Staying True while Sheltered in Place

Bouche was not immune to the closures in the restaurant industry as a result of the Covid-19 pandemic, and has been closed since March. In the second phase of Governor Newsom’s plan to reopen California’s economy, seated restaurants are expected to reopen eventually, but with harsh limits on capacity. Already an intimate space, Fulton is expecting to only be able to serve up to three tables at a time.

And yet, Fulton hasn’t abandoned her values during the shutdowns. She still sets up weekly video conferences with students from the CASA internship to show them new recipes, still passing on the tradition of cooking.

“We need to stay open so that we can welcome our employees back at the end of this,” she says. “We have to try different things.”

One of those new avenues she’s explored is a new line of take-home sauces made fresh at the Bouche kitchen.

“Our food doesn’t fit well into a box, so we had to create a new menu in order to go,” Fulton says. “We had all this product that we didn’t want to go bad, we had fresh mushrooms and cream, so we made a cream of mushroom sauce.”
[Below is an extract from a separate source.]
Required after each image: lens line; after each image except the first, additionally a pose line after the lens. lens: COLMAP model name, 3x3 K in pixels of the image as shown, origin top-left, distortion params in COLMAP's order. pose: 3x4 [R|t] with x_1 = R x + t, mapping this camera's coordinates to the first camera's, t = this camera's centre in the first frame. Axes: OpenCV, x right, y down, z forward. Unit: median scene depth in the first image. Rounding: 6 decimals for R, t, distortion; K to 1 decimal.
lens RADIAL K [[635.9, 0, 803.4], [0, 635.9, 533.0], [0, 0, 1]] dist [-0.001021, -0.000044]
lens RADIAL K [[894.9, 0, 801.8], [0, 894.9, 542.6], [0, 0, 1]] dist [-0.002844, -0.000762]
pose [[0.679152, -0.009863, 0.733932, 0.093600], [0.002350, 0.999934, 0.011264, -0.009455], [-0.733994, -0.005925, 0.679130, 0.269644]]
Fulton named the take-home sauces “SôS” as a clever play on the universal distress signal, “SOS.” With five different flavors available at launch, there are options for meat lovers as well as vegetarians and vegans. Fulton says that each eight-dollar container gives patrons creative license to experiment with their home cooking, staying true to the love of the craft that Bouche has always promoted.
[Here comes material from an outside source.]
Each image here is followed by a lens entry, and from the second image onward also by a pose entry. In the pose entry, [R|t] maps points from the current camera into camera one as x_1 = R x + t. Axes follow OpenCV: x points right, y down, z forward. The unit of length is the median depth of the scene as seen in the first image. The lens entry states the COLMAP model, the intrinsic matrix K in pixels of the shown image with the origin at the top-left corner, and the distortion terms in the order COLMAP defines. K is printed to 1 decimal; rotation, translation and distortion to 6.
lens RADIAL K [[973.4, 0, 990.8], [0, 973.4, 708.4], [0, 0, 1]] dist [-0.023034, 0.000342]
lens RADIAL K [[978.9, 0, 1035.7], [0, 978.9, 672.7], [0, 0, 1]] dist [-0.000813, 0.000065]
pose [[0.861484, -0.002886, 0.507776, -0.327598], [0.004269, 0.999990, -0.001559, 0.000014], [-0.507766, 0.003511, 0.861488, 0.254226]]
“We cook every day because we love it, and we love to get people to try new things, so we wanted to bring a sparkle into their home cooking,” she says proudly. “Now that people are cooking twice a day, we give people one bowl that they can use with their own creativity. We started doing curbside pickup with people in the community, people sharing threads for different recipes they tried.”
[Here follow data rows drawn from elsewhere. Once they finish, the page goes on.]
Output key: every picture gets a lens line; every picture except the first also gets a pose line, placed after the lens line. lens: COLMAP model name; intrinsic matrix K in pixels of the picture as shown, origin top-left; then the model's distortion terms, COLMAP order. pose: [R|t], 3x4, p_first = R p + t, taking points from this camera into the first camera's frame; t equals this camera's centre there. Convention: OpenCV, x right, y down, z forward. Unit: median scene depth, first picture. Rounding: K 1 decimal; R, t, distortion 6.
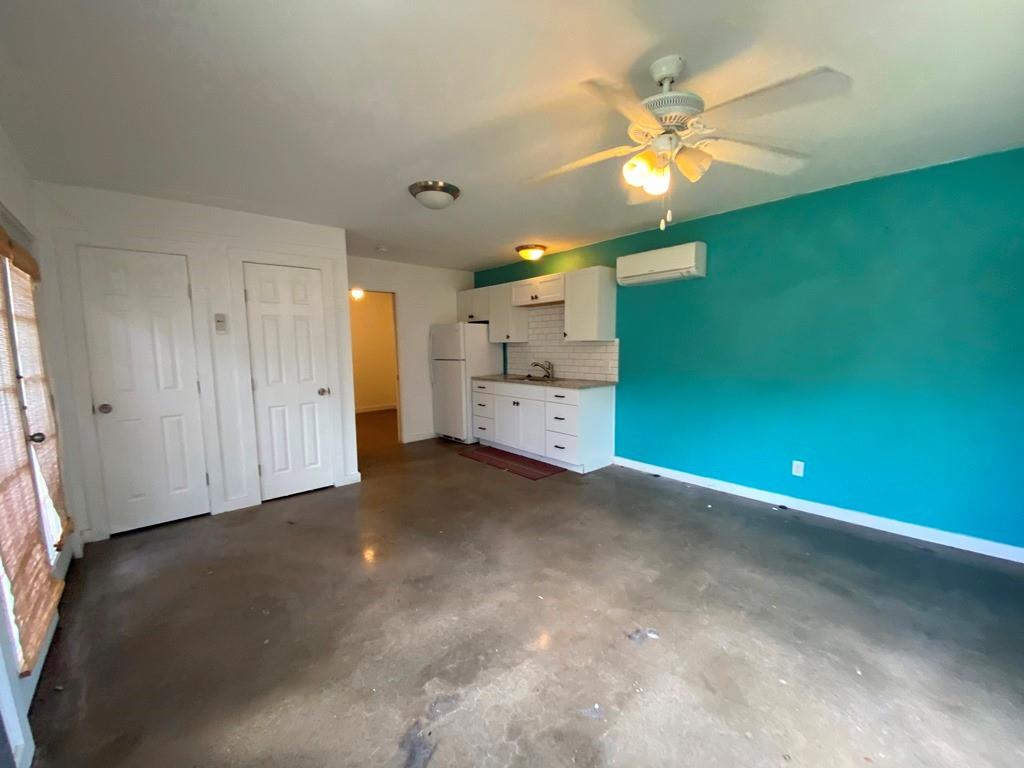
lens RADIAL K [[417.3, 0, 510.8], [0, 417.3, 386.2], [0, 0, 1]] dist [0.045351, -0.035892]
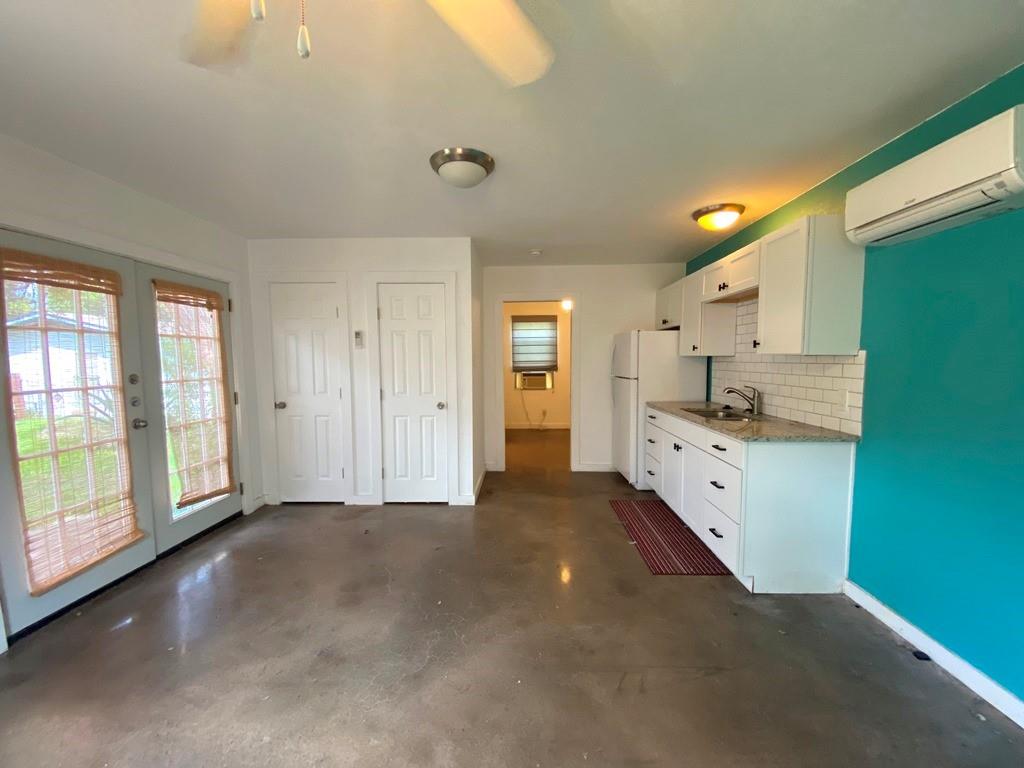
lens RADIAL K [[417.3, 0, 510.8], [0, 417.3, 386.2], [0, 0, 1]] dist [0.045351, -0.035892]
pose [[0.728341, 0.054915, -0.683010, 0.295860], [-0.074249, 0.997239, 0.001002, -0.039711], [0.681180, 0.049983, 0.730408, 0.341443]]
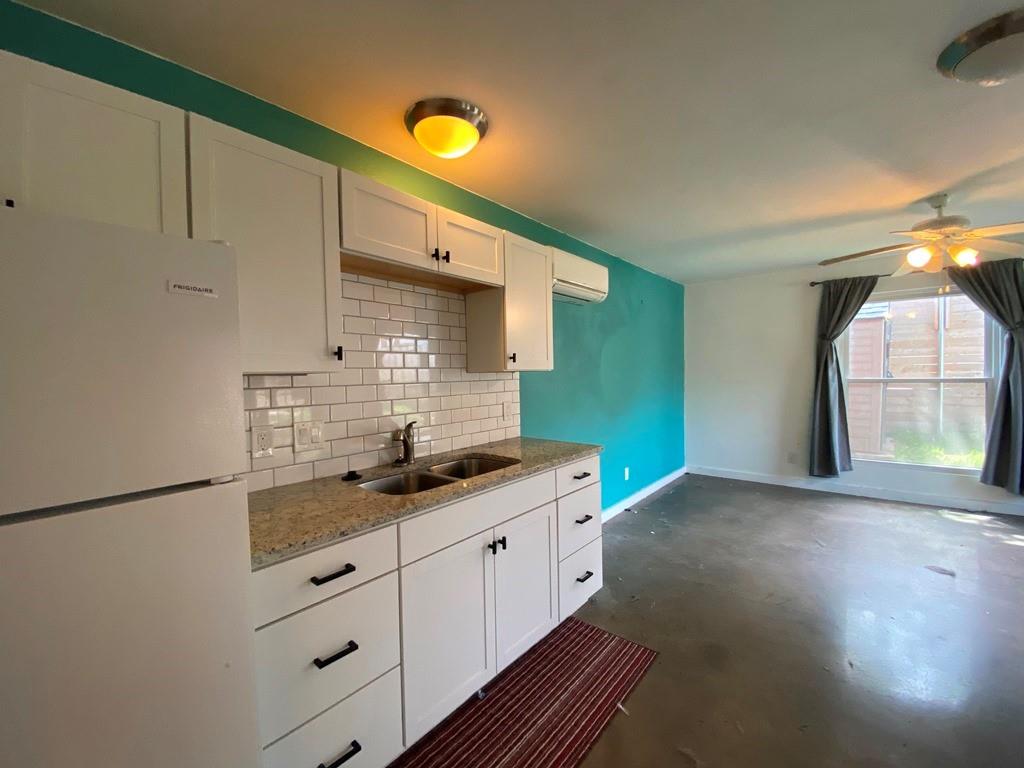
lens RADIAL K [[417.3, 0, 510.8], [0, 417.3, 386.2], [0, 0, 1]] dist [0.045351, -0.035892]
pose [[-0.151699, -0.014805, 0.988316, -0.363680], [0.125132, 0.991555, 0.034060, -0.108768], [-0.980474, 0.128837, -0.148565, 1.104384]]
This week, Fulton says she plans on rolling out SôS “Burger Fever,” a package of French-style burgers with a bottle of rosé for $18 at curbside. Despite the massive challenges her restaurant faces, along with the rest of the industry, Fulton remains determined to carry on.

“We go day by day and keep motivated,” she says resiliently. “I came all the way from France thirteen years ago, and I am not stopping now.”